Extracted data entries

==================================================

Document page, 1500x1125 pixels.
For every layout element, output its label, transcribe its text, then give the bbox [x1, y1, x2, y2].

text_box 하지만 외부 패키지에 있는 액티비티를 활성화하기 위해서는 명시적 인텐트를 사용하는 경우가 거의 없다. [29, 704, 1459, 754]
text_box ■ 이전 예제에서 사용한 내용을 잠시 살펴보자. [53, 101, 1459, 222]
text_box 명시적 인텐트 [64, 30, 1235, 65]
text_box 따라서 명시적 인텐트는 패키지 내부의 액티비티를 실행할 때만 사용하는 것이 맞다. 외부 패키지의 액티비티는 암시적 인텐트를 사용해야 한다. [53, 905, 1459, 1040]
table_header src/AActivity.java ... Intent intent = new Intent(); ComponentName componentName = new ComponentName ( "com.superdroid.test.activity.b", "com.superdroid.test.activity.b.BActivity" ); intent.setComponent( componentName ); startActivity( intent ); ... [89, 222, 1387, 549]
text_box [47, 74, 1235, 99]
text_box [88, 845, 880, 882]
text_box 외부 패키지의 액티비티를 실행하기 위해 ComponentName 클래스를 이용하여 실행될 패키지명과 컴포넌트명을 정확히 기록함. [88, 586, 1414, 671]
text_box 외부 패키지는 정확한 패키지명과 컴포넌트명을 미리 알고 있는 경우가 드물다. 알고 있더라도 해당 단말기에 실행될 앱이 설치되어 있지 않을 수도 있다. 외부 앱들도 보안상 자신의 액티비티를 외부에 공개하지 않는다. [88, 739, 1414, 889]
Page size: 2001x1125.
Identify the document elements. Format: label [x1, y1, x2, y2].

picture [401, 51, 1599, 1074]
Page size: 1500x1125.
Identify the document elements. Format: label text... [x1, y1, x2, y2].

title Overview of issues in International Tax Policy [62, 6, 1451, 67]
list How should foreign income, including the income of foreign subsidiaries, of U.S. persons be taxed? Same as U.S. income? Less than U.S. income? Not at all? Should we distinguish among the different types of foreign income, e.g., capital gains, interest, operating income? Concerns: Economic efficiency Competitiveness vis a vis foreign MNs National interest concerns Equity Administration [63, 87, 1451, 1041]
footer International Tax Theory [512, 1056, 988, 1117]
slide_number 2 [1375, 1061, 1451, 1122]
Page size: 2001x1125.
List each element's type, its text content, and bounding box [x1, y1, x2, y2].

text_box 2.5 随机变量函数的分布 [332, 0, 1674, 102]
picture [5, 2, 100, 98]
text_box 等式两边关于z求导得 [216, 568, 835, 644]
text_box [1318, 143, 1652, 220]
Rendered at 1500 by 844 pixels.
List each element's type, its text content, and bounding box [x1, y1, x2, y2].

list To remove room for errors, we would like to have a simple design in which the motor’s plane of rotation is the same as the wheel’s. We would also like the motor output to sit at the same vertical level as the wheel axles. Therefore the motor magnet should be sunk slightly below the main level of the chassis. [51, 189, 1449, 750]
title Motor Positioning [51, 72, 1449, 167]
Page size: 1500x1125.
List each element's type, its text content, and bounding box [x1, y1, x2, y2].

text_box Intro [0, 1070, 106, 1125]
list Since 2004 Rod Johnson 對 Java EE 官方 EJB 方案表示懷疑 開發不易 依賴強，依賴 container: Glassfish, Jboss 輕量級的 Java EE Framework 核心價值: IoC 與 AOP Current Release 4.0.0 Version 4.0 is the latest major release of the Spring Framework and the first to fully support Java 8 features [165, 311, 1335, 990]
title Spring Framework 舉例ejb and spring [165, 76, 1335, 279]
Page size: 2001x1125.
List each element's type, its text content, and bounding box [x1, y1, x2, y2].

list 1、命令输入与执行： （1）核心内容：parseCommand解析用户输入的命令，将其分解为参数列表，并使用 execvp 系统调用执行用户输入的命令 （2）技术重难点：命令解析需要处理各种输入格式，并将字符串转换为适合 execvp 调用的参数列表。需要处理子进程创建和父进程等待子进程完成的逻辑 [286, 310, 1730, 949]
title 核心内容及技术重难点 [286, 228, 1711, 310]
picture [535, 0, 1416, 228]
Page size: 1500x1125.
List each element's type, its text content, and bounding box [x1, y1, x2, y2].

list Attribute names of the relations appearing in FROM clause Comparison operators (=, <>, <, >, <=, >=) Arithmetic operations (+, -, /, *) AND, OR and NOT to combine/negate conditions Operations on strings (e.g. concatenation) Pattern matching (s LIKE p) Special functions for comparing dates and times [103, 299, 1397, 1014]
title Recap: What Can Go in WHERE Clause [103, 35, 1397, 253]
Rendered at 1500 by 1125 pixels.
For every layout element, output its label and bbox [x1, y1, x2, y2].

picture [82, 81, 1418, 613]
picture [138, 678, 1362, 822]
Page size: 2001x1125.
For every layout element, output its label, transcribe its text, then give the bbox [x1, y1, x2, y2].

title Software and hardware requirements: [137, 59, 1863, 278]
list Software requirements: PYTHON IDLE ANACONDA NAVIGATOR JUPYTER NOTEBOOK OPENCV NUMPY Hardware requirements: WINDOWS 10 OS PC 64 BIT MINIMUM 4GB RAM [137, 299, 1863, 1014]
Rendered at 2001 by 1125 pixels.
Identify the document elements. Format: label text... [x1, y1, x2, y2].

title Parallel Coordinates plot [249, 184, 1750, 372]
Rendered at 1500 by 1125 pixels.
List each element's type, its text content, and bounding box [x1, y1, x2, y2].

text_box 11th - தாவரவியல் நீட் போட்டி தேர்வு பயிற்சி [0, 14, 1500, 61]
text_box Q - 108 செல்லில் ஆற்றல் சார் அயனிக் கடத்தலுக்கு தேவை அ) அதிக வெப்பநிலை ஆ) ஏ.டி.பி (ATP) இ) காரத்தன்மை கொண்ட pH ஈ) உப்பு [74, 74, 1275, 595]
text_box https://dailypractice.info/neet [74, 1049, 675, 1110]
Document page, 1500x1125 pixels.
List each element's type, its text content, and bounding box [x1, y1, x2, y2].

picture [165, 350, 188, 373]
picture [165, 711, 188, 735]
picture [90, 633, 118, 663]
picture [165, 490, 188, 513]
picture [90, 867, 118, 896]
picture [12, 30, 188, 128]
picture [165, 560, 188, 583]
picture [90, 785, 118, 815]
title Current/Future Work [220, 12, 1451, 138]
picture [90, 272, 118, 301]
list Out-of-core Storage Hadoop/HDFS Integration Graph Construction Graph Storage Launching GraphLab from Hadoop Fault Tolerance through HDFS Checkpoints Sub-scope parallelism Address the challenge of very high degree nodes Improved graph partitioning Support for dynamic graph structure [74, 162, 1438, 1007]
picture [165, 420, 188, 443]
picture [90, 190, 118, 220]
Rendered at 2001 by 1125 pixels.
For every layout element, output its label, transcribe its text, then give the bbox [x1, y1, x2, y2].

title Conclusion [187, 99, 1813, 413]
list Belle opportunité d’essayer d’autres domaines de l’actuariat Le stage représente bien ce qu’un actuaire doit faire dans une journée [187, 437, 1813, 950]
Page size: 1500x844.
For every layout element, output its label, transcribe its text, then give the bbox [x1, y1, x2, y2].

==================================================

YOUR INSTRUCTIONS: An exact restatement of all the entries above is needed.

EXERCISE RESULT:
Document page, 1500x1125 pixels.
For every layout element, output its label, transcribe its text, then give the bbox [x1, y1, x2, y2].

text_box 하지만 외부 패키지에 있는 액티비티를 활성화하기 위해서는 명시적 인텐트를 사용하는 경우가 거의 없다. [29, 704, 1459, 754]
text_box ■ 이전 예제에서 사용한 내용을 잠시 살펴보자. [53, 101, 1459, 222]
text_box 명시적 인텐트 [64, 30, 1235, 65]
text_box 따라서 명시적 인텐트는 패키지 내부의 액티비티를 실행할 때만 사용하는 것이 맞다. 외부 패키지의 액티비티는 암시적 인텐트를 사용해야 한다. [53, 905, 1459, 1040]
table_header src/AActivity.java ... Intent intent = new Intent(); ComponentName componentName = new ComponentName ( "com.superdroid.test.activity.b", "com.superdroid.test.activity.b.BActivity" ); intent.setComponent( componentName ); startActivity( intent ); ... [89, 222, 1387, 549]
text_box [47, 74, 1235, 99]
text_box [88, 845, 880, 882]
text_box 외부 패키지의 액티비티를 실행하기 위해 ComponentName 클래스를 이용하여 실행될 패키지명과 컴포넌트명을 정확히 기록함. [88, 586, 1414, 671]
text_box 외부 패키지는 정확한 패키지명과 컴포넌트명을 미리 알고 있는 경우가 드물다. 알고 있더라도 해당 단말기에 실행될 앱이 설치되어 있지 않을 수도 있다. 외부 앱들도 보안상 자신의 액티비티를 외부에 공개하지 않는다. [88, 739, 1414, 889]
Page size: 2001x1125.
Identify the document elements. Format: label [x1, y1, x2, y2].

picture [401, 51, 1599, 1074]
Page size: 1500x1125.
Identify the document elements. Format: label text... [x1, y1, x2, y2].

title Overview of issues in International Tax Policy [62, 6, 1451, 67]
list How should foreign income, including the income of foreign subsidiaries, of U.S. persons be taxed? Same as U.S. income? Less than U.S. income? Not at all? Should we distinguish among the different types of foreign income, e.g., capital gains, interest, operating income? Concerns: Economic efficiency Competitiveness vis a vis foreign MNs National interest concerns Equity Administration [63, 87, 1451, 1041]
footer International Tax Theory [512, 1056, 988, 1117]
slide_number 2 [1375, 1061, 1451, 1122]
Page size: 2001x1125.
List each element's type, its text content, and bounding box [x1, y1, x2, y2].

text_box 2.5 随机变量函数的分布 [332, 0, 1674, 102]
picture [5, 2, 100, 98]
text_box 等式两边关于z求导得 [216, 568, 835, 644]
text_box [1318, 143, 1652, 220]
Rendered at 1500 by 844 pixels.
List each element's type, its text content, and bounding box [x1, y1, x2, y2].

list To remove room for errors, we would like to have a simple design in which the motor’s plane of rotation is the same as the wheel’s. We would also like the motor output to sit at the same vertical level as the wheel axles. Therefore the motor magnet should be sunk slightly below the main level of the chassis. [51, 189, 1449, 750]
title Motor Positioning [51, 72, 1449, 167]
Page size: 1500x1125.
List each element's type, its text content, and bounding box [x1, y1, x2, y2].

text_box Intro [0, 1070, 106, 1125]
list Since 2004 Rod Johnson 對 Java EE 官方 EJB 方案表示懷疑 開發不易 依賴強，依賴 container: Glassfish, Jboss 輕量級的 Java EE Framework 核心價值: IoC 與 AOP Current Release 4.0.0 Version 4.0 is the latest major release of the Spring Framework and the first to fully support Java 8 features [165, 311, 1335, 990]
title Spring Framework 舉例ejb and spring [165, 76, 1335, 279]
Page size: 2001x1125.
List each element's type, its text content, and bounding box [x1, y1, x2, y2].

list 1、命令输入与执行： （1）核心内容：parseCommand解析用户输入的命令，将其分解为参数列表，并使用 execvp 系统调用执行用户输入的命令 （2）技术重难点：命令解析需要处理各种输入格式，并将字符串转换为适合 execvp 调用的参数列表。需要处理子进程创建和父进程等待子进程完成的逻辑 [286, 310, 1730, 949]
title 核心内容及技术重难点 [286, 228, 1711, 310]
picture [535, 0, 1416, 228]
Page size: 1500x1125.
List each element's type, its text content, and bounding box [x1, y1, x2, y2].

list Attribute names of the relations appearing in FROM clause Comparison operators (=, <>, <, >, <=, >=) Arithmetic operations (+, -, /, *) AND, OR and NOT to combine/negate conditions Operations on strings (e.g. concatenation) Pattern matching (s LIKE p) Special functions for comparing dates and times [103, 299, 1397, 1014]
title Recap: What Can Go in WHERE Clause [103, 35, 1397, 253]
Rendered at 1500 by 1125 pixels.
For every layout element, output its label and bbox [x1, y1, x2, y2].

picture [82, 81, 1418, 613]
picture [138, 678, 1362, 822]
Page size: 2001x1125.
For every layout element, output its label, transcribe its text, then give the bbox [x1, y1, x2, y2].

title Software and hardware requirements: [137, 59, 1863, 278]
list Software requirements: PYTHON IDLE ANACONDA NAVIGATOR JUPYTER NOTEBOOK OPENCV NUMPY Hardware requirements: WINDOWS 10 OS PC 64 BIT MINIMUM 4GB RAM [137, 299, 1863, 1014]
Rendered at 2001 by 1125 pixels.
Identify the document elements. Format: label text... [x1, y1, x2, y2].

title Parallel Coordinates plot [249, 184, 1750, 372]
Rendered at 1500 by 1125 pixels.
List each element's type, its text content, and bounding box [x1, y1, x2, y2].

text_box 11th - தாவரவியல் நீட் போட்டி தேர்வு பயிற்சி [0, 14, 1500, 61]
text_box Q - 108 செல்லில் ஆற்றல் சார் அயனிக் கடத்தலுக்கு தேவை அ) அதிக வெப்பநிலை ஆ) ஏ.டி.பி (ATP) இ) காரத்தன்மை கொண்ட pH ஈ) உப்பு [74, 74, 1275, 595]
text_box https://dailypractice.info/neet [74, 1049, 675, 1110]
Document page, 1500x1125 pixels.
List each element's type, its text content, and bounding box [x1, y1, x2, y2].

picture [165, 350, 188, 373]
picture [165, 711, 188, 735]
picture [90, 633, 118, 663]
picture [165, 490, 188, 513]
picture [90, 867, 118, 896]
picture [12, 30, 188, 128]
picture [165, 560, 188, 583]
picture [90, 785, 118, 815]
title Current/Future Work [220, 12, 1451, 138]
picture [90, 272, 118, 301]
list Out-of-core Storage Hadoop/HDFS Integration Graph Construction Graph Storage Launching GraphLab from Hadoop Fault Tolerance through HDFS Checkpoints Sub-scope parallelism Address the challenge of very high degree nodes Improved graph partitioning Support for dynamic graph structure [74, 162, 1438, 1007]
picture [165, 420, 188, 443]
picture [90, 190, 118, 220]
Rendered at 2001 by 1125 pixels.
For every layout element, output its label, transcribe its text, then give the bbox [x1, y1, x2, y2].

title Conclusion [187, 99, 1813, 413]
list Belle opportunité d’essayer d’autres domaines de l’actuariat Le stage représente bien ce qu’un actuaire doit faire dans une journée [187, 437, 1813, 950]
Page size: 1500x844.
For every layout element, output its label, transcribe its text, then give the bbox [x1, y1, x2, y2].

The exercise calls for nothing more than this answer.